* Task prompt
The data beneath this task is to be duplicated exactly, in its entirety.

++++ Dataset extract

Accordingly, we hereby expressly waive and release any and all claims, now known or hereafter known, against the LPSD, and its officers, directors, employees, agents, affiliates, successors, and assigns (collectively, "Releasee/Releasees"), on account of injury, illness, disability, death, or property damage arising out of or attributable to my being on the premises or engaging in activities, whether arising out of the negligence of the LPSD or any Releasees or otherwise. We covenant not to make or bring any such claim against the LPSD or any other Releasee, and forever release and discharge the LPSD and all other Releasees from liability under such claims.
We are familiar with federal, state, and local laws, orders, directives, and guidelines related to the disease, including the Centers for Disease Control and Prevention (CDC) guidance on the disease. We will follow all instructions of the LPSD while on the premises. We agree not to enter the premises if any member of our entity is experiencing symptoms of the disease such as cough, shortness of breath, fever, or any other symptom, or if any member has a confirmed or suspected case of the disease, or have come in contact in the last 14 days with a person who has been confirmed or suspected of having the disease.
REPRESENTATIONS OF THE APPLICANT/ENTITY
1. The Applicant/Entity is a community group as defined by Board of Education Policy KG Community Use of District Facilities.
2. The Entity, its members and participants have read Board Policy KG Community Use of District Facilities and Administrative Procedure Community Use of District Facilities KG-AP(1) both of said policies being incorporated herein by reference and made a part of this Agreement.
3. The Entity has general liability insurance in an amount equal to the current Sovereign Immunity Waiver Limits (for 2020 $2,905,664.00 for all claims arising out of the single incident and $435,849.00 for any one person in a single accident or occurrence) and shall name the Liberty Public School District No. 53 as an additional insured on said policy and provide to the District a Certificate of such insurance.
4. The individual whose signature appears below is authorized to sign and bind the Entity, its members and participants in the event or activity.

++++++++

* Exercise response
Accordingly, we hereby expressly waive and release any and all claims, now known or hereafter known, against the LPSD, and its officers, directors, employees, agents, affiliates, successors, and assigns (collectively, "Releasee/Releasees"), on account of injury, illness, disability, death, or property damage arising out of or attributable to my being on the premises or engaging in activities, whether arising out of the negligence of the LPSD or any Releasees or otherwise. We covenant not to make or bring any such claim against the LPSD or any other Releasee, and forever release and discharge the LPSD and all other Releasees from liability under such claims.
We are familiar with federal, state, and local laws, orders, directives, and guidelines related to the disease, including the Centers for Disease Control and Prevention (CDC) guidance on the disease. We will follow all instructions of the LPSD while on the premises. We agree not to enter the premises if any member of our entity is experiencing symptoms of the disease such as cough, shortness of breath, fever, or any other symptom, or if any member has a confirmed or suspected case of the disease, or have come in contact in the last 14 days with a person who has been confirmed or suspected of having the disease.
REPRESENTATIONS OF THE APPLICANT/ENTITY
1. The Applicant/Entity is a community group as defined by Board of Education Policy KG Community Use of District Facilities.
2. The Entity, its members and participants have read Board Policy KG Community Use of District Facilities and Administrative Procedure Community Use of District Facilities KG-AP(1) both of said policies being incorporated herein by reference and made a part of this Agreement.
3. The Entity has general liability insurance in an amount equal to the current Sovereign Immunity Waiver Limits (for 2020 $2,905,664.00 for all claims arising out of the single incident and $435,849.00 for any one person in a single accident or occurrence) and shall name the Liberty Public School District No. 53 as an additional insured on said policy and provide to the District a Certificate of such insurance.
4. The individual whose signature appears below is authorized to sign and bind the Entity, its members and participants in the event or activity.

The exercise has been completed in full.